The Countryside Alliance hosted a fringe event on digital skills at the Liberal Democrat Party Conference in Brighton on Monday 19 September. The event, entitled Tackling Digital Exclusion in the Countryside, was an opportunity to discuss how best to tackle a lack of skills and confidence in using digital technology which faces many rural communities and businesses.
Julian Ashworth, Global Director of Policy at BT, outlined the work being done by BT as part of the BDUK contract with the Government to deliver the infrastructure for high speed broadband across the country. He defended BT’s record on delivery but also acknowledged that “getting coverage is not job done” as the next challenge is take-up.
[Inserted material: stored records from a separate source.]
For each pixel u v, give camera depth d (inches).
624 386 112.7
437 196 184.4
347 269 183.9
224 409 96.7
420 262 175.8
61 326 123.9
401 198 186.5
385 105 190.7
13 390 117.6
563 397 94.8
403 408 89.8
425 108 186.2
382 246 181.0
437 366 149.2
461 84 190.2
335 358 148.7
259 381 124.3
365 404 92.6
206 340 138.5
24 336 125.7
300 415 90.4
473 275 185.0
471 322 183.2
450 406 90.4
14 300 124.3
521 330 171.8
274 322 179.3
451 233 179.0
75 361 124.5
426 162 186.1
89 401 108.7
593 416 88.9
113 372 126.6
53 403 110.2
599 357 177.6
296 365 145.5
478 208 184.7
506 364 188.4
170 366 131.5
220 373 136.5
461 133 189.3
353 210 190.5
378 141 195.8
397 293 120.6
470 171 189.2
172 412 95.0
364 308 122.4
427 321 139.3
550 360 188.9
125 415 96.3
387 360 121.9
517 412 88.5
Julian did not think that economic factors were an obstacle to take-up as he claimed that “the UK has the most affordable broadband in Europe.”
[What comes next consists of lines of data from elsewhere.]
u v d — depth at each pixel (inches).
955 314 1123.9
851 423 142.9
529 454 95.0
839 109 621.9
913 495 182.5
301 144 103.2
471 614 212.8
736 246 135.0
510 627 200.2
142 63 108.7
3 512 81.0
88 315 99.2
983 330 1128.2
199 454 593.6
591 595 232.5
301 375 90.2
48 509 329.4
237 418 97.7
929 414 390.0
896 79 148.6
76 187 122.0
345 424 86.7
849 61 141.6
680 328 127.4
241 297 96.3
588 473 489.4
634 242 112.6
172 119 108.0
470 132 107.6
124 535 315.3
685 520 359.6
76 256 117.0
Jessica Tompkinson, Community Engagement Manager at the network provider Three, outlined some of the obstacles to people getting online, such as fears about safety and security, and the work of Three’s digital skills and development programme in tackling these. Jessica spoke about the training sessions that Three provide and remarked “it is astonishing how many people own a tablet or smart phone and don’t know what they can do with it.” A member of the audience pointed out that it is no good holding training sessions in the town when bus services are being reduced as many older people rely on public transport. Jessica acknowledged that travel distance could be an obstacle to providing training and said that Three was investing in more mobile and in-the-home training sessions to reach sparely populated areas.
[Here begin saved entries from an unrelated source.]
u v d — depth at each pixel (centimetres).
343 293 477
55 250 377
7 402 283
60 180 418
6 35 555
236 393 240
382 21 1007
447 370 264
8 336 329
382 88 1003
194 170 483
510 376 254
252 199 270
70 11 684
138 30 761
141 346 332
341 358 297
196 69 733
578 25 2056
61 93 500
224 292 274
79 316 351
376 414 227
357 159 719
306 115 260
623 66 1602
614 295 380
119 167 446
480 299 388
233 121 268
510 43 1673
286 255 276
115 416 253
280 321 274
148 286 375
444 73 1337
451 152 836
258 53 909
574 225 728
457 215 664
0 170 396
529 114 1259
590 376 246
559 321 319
Heather Kidd, Liberal Democrat councillor on Shropshire Council and Deputy Chair of the Local Government Association’s People and Places Board, spoke about the challenges of connectivity in rural Ludlow. Heather said “sparsely populated rural areas – the final 5% – drop off the face of the Earth when it comes to broadband connectivity.” She said that with local government funding being reduced it was vital that private sector organisations, like BT and Three, filled the gap in helping to deliver digital skills. A member of the audience said that more should also be done by housing developers to ensure that houses are “digital friendly” by making sure that the junction box is not on the floor as many people find it hard to reach.